Any other year this team, consisting of a healthy Bellinger, Turner, Seager backed by some of baseball’s best pitching, would be good enough to win it all. Unfortunately for the Dodgers, the 2017 playoffs were loaded with legitimate title contenders.
5. 2017 Cleveland Indians (102-60)
2017 saw some awesome teams fall short of winning the World Series. Of the ten 100 win-teams on this list, the Indians had the best run differential of +254. Now the 2017 Indians did benefit from playing in a weak AL Central division. But across the board they had the makings of a championship team. Fransisco Lindor was the best shortstop in the league, Jose Ramirez was an MVP finalist, Cy Young winner Cory Kluber headlined the best pitching staff in the MLB and their bullpen had the lowest ERA in the MLB with a crazy 2.89.
4. 2009 New York Yankees (103-59)
Check out this lineup:
Studs. From top to bottom. Studs.
This team would rank higher if it weren’t for a 4.26 team ERA. Without a 28 year-old CC Sabathia holding the staff together with his 3.37 ERA, this team may have fallen short of realizing its obviously high potential.
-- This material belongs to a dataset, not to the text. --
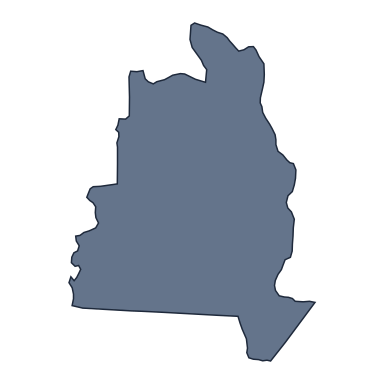 São Sebastião, Alagoas, Brazil
{"feature_id": "56859067B68585195821070", "entity_name": "São Sebastião", "entity_type": "district", "adm_level": 2, "iso_a3": "BRA", "parent_name": "Brazil", "parent_adm1": "Alagoas", "projection": "natural_earth1", "projection_center": [-36.551, -9.955], "detail": "fine", "context": "isolated", "style": "filled", "palette": "slate", "viewbox_px": 384, "rotation_deg": 0, "n_neighbors": 0, "source": "geoboundaries", "source_scale": "gbopen_adm2", "svg_char_len": 1865}
<svg xmlns="http://www.w3.org/2000/svg" viewBox="0 0 384 384"><path d="M143.0,70.6L136.9,71.7L130.7,71.2L129.0,76.9L129.5,97.1L129.3,115.9L125.6,119.1L119.2,118.8L117.9,125.2L115.8,129.6L118.7,132.3L118.9,136.6L116.9,142.9L117.5,147.1L117.5,164.2L117.3,183.9L100.6,186.3L93.2,186.7L90.2,188.8L88.4,193.2L86.8,197.3L89.8,200.5L93.0,202.7L95.7,206.8L95.3,212.6L95.9,217.6L98.5,223.0L95.7,227.9L89.1,230.9L83.9,232.5L80.0,235.4L75.7,236.1L76.3,241.0L79.2,245.8L77.6,250.9L73.9,252.8L71.8,257.2L71.4,262.7L75.1,266.3L78.6,265.5L80.7,269.3L78.7,273.6L76.7,277.5L74.1,280.7L70.9,276.8L69.0,282.7L72.2,287.8L73.5,294.1L73.5,298.8L72.1,305.6L82.7,308.1L131.7,310.9L142.4,311.3L162.7,312.3L217.7,315.3L238.0,316.3L240.1,323.2L242.3,329.4L246.4,338.8L247.5,348.1L246.8,352.7L248.9,357.8L253.3,359.2L258.6,359.6L262.7,360.8L267.0,360.2L270.6,361.0L285.3,342.4L315.0,302.4L309.5,301.3L303.2,301.8L295.2,301.3L292.4,298.5L288.4,297.3L284.3,297.0L279.2,295.8L275.5,290.5L274.5,285.5L275.3,280.5L278.0,274.4L281.4,269.6L283.0,265.2L285.1,259.7L290.4,257.3L292.2,251.0L292.4,244.2L293.0,236.3L293.3,227.9L294.3,219.2L291.4,211.9L287.8,208.0L286.3,202.5L288.0,195.7L292.3,191.6L294.3,184.9L295.5,178.3L295.9,169.9L293.4,163.6L289.8,162.7L286.9,160.0L282.9,155.0L278.0,151.3L275.9,144.6L275.9,139.8L275.1,134.7L272.1,128.6L269.7,124.3L265.7,118.2L262.7,112.4L261.9,106.7L260.2,102.9L260.4,97.8L262.6,88.2L263.9,82.2L264.3,74.5L264.1,69.2L263.9,63.8L259.0,56.6L256.0,50.0L253.4,46.6L248.6,46.8L243.9,49.8L238.7,51.1L235.8,48.0L232.8,44.5L229.7,41.1L227.2,37.7L222.8,34.0L217.3,32.2L212.4,29.7L207.9,27.0L200.8,25.1L194.6,23.0L191.0,25.3L190.0,39.5L192.2,47.5L201.4,60.3L203.6,65.5L206.7,69.6L205.5,82.3L195.5,79.3L184.7,74.0L180.4,73.6L172.7,75.2L168.6,77.5L164.5,79.7L156.8,81.7L153.3,83.9L148.3,81.8L145.2,78.8L143.0,70.6Z" fill="#64748b" stroke="#1e293b" stroke-width="1.5"/></svg>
3. 2018 Boston Red Sox (100-46)*
I’m tentatively putting the Sox at 3 on the list, but with 16 games left and an entire October of playoff baseball left, this could be one of the best teams of all-time. Period.
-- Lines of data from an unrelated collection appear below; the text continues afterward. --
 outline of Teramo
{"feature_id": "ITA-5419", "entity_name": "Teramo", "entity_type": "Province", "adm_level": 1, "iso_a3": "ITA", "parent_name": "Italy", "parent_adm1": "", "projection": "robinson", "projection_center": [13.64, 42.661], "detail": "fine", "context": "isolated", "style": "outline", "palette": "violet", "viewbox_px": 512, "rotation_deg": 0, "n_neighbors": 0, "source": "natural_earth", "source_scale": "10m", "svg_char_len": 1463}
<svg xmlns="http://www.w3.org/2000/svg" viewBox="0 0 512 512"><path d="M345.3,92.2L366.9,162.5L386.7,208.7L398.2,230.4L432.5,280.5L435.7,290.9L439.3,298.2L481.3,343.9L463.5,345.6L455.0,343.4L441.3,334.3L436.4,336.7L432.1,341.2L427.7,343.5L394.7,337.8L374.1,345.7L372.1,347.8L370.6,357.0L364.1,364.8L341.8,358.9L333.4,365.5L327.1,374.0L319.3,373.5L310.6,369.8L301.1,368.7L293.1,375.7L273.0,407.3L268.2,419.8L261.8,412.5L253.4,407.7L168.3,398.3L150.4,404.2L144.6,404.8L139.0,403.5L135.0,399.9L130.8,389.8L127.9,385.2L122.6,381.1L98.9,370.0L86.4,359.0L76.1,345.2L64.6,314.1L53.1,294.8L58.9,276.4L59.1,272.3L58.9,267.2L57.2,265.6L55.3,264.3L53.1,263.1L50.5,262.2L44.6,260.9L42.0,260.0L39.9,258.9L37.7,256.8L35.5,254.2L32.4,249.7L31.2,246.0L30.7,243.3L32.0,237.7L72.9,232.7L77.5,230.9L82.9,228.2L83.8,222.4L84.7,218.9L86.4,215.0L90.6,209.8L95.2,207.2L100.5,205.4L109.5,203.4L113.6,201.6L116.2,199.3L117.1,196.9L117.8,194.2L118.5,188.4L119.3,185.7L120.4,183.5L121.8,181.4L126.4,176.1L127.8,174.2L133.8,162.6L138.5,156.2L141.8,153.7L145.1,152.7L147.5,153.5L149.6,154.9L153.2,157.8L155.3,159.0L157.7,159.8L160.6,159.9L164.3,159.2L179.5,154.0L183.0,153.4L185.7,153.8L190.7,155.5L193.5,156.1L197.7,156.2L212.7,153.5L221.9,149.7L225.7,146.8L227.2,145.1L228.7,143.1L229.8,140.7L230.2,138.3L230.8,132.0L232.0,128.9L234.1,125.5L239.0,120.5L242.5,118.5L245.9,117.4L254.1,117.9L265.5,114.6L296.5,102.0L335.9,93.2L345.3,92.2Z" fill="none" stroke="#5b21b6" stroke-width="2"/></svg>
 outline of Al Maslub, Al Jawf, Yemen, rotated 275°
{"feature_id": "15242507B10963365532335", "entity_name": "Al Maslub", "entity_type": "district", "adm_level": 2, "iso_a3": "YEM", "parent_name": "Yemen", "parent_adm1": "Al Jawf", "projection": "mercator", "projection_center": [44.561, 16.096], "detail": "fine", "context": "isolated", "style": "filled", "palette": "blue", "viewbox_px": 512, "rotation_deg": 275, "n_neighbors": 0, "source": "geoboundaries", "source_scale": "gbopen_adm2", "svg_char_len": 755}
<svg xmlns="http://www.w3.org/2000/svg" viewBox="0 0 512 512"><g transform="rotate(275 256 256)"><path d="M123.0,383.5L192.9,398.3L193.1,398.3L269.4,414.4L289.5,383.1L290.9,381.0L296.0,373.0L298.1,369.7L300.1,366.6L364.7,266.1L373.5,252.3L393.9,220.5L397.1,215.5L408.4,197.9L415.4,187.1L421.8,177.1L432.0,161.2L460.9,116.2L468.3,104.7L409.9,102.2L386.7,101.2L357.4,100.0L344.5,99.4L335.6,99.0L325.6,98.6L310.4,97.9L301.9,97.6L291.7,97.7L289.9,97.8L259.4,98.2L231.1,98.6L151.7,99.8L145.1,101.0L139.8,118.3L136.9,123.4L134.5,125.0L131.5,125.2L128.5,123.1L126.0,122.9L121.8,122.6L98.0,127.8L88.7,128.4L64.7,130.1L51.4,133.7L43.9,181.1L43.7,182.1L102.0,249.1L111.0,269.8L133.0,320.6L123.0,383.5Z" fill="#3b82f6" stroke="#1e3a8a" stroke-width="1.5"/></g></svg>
The Red Sox likely won’t catch the 2001 Mariners and 1906 Cubs record of 116 regular season wins (although it is technically still in play), but neither of those teams won the World Series. If Boston reaches the 110 win plateau and win a World Series, I would place them in the pantheon with the ’98 and 27 Yankees in the pantheon of best championship teams of all-time.
Top to bottom, the Red Sox are just a juggernaut. Barring a major upset, Betts is more than likely going to win the AL MVP this year by slashing .340/.433/.627 with elite defense and 28 stolen bases. JD Martinez is in the thick of the AL home run race with 40 bombs. Chris Sale all but has the AL Cy Young locked up with a 1.96 ERA and 13.5 strikeouts per 9 innings. Former Cy Young winners David Price and Rick Porcello and 25 year-old Venezuelan hurler Eduardo Rodriguez round out a formidable playoff pitching staff.
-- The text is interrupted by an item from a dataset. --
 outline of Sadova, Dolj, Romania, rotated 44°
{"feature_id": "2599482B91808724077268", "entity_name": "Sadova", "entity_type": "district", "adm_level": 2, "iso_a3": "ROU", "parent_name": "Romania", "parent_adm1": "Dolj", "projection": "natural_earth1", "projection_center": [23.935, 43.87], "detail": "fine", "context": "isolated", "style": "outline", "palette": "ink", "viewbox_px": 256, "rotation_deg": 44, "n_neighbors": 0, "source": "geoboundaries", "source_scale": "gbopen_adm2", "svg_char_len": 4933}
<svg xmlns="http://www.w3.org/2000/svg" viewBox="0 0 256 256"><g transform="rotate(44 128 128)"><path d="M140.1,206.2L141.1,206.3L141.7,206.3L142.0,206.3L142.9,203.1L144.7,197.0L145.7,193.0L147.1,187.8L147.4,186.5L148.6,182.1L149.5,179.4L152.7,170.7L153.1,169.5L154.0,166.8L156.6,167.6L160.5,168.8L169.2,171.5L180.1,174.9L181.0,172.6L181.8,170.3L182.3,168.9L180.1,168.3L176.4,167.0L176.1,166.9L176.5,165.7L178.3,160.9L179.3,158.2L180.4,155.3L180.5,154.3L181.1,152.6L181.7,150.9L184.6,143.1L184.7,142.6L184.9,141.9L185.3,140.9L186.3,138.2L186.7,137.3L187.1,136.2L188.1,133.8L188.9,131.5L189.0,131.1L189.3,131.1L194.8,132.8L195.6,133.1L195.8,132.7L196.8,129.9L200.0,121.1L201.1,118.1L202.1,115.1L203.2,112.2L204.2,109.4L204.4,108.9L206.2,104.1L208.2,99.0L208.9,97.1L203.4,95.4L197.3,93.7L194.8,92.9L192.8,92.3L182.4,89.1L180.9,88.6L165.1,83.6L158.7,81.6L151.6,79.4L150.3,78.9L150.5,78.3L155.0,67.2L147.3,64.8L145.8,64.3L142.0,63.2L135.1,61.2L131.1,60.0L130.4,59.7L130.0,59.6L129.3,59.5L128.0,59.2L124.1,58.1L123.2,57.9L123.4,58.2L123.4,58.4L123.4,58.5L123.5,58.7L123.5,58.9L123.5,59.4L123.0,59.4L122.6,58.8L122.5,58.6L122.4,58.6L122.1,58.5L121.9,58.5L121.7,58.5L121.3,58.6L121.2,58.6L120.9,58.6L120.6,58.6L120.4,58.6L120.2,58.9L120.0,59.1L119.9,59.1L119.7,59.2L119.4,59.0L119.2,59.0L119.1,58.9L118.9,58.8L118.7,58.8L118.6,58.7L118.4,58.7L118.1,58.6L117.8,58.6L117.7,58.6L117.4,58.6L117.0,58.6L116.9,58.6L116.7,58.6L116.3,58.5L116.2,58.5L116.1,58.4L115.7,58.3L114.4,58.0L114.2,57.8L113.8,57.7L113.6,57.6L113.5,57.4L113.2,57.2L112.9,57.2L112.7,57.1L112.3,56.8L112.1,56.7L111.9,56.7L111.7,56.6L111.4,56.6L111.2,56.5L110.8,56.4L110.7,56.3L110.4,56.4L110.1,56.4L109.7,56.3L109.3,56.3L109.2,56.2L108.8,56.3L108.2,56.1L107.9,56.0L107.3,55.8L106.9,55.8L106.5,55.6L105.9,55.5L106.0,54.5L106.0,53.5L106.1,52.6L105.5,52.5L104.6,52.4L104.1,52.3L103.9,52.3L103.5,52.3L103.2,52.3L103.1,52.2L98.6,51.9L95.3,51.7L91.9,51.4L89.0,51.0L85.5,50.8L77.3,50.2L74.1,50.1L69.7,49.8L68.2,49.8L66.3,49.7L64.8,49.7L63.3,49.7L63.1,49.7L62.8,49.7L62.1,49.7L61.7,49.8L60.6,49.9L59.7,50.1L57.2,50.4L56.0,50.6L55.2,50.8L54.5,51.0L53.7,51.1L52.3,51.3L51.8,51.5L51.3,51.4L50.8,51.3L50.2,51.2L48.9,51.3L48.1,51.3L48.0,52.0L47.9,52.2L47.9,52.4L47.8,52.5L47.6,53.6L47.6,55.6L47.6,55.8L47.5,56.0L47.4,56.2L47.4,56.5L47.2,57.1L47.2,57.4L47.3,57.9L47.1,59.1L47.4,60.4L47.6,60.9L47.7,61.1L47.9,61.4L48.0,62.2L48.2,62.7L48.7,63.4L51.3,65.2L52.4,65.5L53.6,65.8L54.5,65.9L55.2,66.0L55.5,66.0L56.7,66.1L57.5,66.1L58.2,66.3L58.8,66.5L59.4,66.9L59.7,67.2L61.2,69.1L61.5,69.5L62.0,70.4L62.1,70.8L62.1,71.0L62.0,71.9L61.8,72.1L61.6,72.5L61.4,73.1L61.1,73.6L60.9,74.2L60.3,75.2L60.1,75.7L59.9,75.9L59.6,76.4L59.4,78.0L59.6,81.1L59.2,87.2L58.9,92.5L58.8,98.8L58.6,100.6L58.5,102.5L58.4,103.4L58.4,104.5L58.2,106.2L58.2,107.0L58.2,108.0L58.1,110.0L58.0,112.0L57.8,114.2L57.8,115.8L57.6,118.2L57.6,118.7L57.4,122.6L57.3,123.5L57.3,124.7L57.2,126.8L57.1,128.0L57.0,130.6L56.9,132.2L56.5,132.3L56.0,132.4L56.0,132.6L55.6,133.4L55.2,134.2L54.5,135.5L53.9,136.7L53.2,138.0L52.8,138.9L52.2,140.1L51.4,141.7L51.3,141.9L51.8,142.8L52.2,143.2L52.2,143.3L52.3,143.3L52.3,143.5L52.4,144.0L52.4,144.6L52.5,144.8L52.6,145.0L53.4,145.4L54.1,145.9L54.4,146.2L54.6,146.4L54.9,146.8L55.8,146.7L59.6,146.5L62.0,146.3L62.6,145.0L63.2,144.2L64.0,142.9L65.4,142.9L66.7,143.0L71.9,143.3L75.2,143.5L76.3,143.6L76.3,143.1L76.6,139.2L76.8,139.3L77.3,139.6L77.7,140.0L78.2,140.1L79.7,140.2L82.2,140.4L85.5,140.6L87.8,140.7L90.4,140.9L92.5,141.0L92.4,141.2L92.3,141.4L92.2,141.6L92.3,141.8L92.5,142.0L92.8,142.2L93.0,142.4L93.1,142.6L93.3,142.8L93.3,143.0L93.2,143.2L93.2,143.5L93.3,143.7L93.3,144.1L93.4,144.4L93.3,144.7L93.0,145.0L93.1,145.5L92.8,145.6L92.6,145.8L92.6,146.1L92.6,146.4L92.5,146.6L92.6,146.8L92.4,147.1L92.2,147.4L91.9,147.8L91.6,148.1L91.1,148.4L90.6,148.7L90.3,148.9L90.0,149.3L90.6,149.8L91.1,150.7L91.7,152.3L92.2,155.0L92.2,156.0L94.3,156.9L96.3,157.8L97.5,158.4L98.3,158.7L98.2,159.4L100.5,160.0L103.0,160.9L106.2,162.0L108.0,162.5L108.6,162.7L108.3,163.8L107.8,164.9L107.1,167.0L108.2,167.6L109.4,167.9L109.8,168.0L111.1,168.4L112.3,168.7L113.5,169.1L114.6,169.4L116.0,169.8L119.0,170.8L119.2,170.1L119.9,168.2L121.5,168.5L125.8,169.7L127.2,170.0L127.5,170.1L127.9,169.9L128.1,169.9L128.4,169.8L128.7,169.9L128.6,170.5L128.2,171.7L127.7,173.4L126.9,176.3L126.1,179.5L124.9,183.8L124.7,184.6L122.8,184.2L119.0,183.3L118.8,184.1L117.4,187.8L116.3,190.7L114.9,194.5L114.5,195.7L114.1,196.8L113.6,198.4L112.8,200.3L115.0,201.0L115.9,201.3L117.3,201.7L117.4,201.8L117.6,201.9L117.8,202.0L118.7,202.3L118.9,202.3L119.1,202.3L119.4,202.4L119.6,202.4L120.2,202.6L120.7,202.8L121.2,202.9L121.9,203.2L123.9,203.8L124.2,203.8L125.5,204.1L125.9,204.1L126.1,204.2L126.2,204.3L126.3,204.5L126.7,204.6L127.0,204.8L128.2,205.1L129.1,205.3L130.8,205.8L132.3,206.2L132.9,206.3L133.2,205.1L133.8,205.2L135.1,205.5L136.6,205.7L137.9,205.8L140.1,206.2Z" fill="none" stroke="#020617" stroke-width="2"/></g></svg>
I’m excited to see how far this team can go, but with the Yankees, Astros and Indians all populating the top of the American League, it will be a dogfight to even get to the World Series when October rolls around.
2. 2017 Houston Astros (101-61)
Throughout last year this was one of the most impressive looking rosters in baseball. They led the league in runs scored with 896 with the next best team 38 runs behind. With 2017 MVP Jose Alutve with Carlos Correa, Alex Bregman, Yuli Gurriel and Marwin Gonzalez filling in the holes, the Astros had the best infield in the bigs.
If they had a chink in the armour the pitching, while above average, was far from elite. But things only ramped up when the Astros picked up ace Justin Verlander at the trade deadline which solidified the rotation and bolstered the bullpen by pushing starters like McCullers and Peacock into reliever roles.
1. 2016 Chicago Cubs (103-59)
Of the ten teams on this list, the Cubs had the second-best run differential with +252 and the highest of the three World Series winners. The Cubs had seven players with WAR higher than 4: Kris Bryant (7.4), Anthony Rizzo (5.5), Jon Lester (5.5), Kyle Henricks (5.2), Jake Arietta (4.5), Addison Russell (4.1) and Dexter Fowler (4.1). Of all of the teams on this list, the 2016 Cubs had the best combo of hitting, defence, starting pitching and (once they acquired Aroldis Chapman) relief pitching). I would contend that the 2011 Phillies had better starting pitching, the 2017 Indians had the best bullpen, and both the 2017 Astros and 2009 Yankees had a better collection of hitters. But the Cubs were just the best overall team…
That being said, depending on how they closeout the season, the Boston Red Sox have a chance to be the best team on this list.